RB : Quelles sont vos impressions ? Pensez-vous que ces ouvertures vont augmenter en nombre et en importance ?



MYG : Je ne veux pas spéculer. Parce qu’ils ont leur propre philosophie, leurs propres approches, leurs propres objectifs. Le pays est le notre. Nous savons ce que nous voulons et ce dont nous avons besoin. Certains monitorings peuvent ne pas être importants pour eux. Alors que ces monitorings sont d’une importance pour nous. Ils seront toujours les bien venus. Nous comprenons leurs aides et nous les apprécions. Nous avons des échanges. Mais nous nous battons pour assumer nos responsabilités et pour le faire avec du courage.



RB : Marie Yolenne je te remercie pour une participation extrêmement impressionnante à cette émission. Le détail sur le fonctionnement du système judiciaire particulièrement sur le traitement des dossiers que tu as partagé avec nous. Tu as fait preuve d’une connaissance profonde du système carcéral haïtien, des particularités de chacune des prisons et surtout des aspects humanitaires de chacune d’elles. Les différents aspects de l’élément humain et du fonctionnement du système judiciaire, qui contribuent au prolongement de la détention préventive.

C’est notre première entrevue, je souhaite que ce ne sera pas la dernière.



MYG : Nous le souhaitons aussi. Il nous faut dire qu’au moment où nous parlons, nous sommes en pleine campagne qui a commencé depuis le 2 octobre. Apres les prisons civiles de Delmas, Carrefour, Arcahaie, Hinche, Mirebalais, nous sommes à Fort Liberté et au Cap. Mais malheureusement à cause des intempéries, nous ne pouvons pas atteindre le département du Nord-ouest. Nous allons continuer avec une campagne sur la question des prisons qui se terminera le 28 octobre à Jérémie, qui est la journée internationale des prisonniers.

Il ne faut pas oublier que notre thème qui est de faire en sorte que les droits des prisonniers soient respectés. Il ne faut pas oublier que depuis le 30 août 1955 l’Assemblée Générale des Nations Unies avait décrété que le dernier dimanche du mois d’octobre soit la journée internationale des prisonniers, pour mieux vulgariser et sensibiliser le monde sur les conditions des prisonniers, et faire la promotion pour leurs doits. Mais de notre coté dans le RNDDH, nous collaborons avec le MCC et avec la Direction d’administration pénitentiaire pour organiser des activités durant tout ce mois, dans les prisons des provinces. Nous les visitons. Nous faisons de la clinique mobile. Nous rencontrons les autorités.
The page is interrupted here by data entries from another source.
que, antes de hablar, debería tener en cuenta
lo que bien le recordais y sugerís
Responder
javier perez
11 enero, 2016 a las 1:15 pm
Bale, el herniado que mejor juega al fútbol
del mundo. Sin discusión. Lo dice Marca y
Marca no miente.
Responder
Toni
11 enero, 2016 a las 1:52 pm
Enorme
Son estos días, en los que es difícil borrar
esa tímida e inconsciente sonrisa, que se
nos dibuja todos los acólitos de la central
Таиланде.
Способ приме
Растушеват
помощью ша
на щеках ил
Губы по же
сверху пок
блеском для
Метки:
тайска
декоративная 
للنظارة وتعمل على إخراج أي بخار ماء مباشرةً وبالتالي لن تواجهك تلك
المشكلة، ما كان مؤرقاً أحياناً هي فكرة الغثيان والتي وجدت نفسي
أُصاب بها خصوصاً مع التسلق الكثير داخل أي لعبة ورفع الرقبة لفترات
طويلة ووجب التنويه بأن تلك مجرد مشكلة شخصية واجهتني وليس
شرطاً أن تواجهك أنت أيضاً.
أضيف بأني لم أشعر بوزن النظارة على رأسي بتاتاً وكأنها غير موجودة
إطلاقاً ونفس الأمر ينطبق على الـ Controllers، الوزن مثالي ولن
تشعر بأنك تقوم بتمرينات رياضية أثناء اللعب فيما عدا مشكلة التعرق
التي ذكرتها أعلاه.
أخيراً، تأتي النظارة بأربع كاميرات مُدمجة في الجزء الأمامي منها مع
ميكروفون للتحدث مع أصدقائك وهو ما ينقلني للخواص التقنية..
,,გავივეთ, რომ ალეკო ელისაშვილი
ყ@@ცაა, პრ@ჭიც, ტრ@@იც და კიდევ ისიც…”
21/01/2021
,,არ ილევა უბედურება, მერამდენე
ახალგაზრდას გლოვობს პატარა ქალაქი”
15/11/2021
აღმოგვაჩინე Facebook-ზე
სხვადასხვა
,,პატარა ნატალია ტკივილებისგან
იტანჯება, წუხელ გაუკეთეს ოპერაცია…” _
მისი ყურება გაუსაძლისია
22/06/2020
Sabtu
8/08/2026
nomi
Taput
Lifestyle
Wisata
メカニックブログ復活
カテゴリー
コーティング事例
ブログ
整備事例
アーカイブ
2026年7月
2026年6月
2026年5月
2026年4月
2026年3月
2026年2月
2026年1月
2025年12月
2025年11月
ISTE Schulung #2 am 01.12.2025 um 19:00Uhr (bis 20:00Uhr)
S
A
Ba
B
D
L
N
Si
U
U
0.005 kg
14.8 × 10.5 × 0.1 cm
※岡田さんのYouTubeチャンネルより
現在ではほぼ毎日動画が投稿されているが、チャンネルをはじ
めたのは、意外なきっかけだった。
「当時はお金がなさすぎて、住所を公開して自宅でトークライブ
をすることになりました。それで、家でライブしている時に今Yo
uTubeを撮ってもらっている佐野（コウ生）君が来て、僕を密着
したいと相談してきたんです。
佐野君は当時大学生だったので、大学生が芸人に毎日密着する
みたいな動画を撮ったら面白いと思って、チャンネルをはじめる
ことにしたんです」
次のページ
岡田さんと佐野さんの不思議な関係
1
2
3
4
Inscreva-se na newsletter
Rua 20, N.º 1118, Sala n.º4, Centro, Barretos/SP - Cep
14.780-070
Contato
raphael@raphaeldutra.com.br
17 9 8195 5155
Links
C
Nous participons aux activités culturelles. Nous distribuons du matériel hygiénique, de cuisine, partout. A la fin le 28 octobre nous publierons un grand rapport sur la situation générale de toutes les prisons. Je serai toujours contente de parler à vos auditeurs pour les sensibiliser, pour savoir comment fonctionnent les prisons, comment vivent les prisonniers.

Pour une autre fois nous vous remercions d’avoir inviter RNDDH pour faire un brassage d’idées ensemble sur cette problématique qui évolue dans notre pays.



RB : C’est à moi de te remercier. A la prochaine.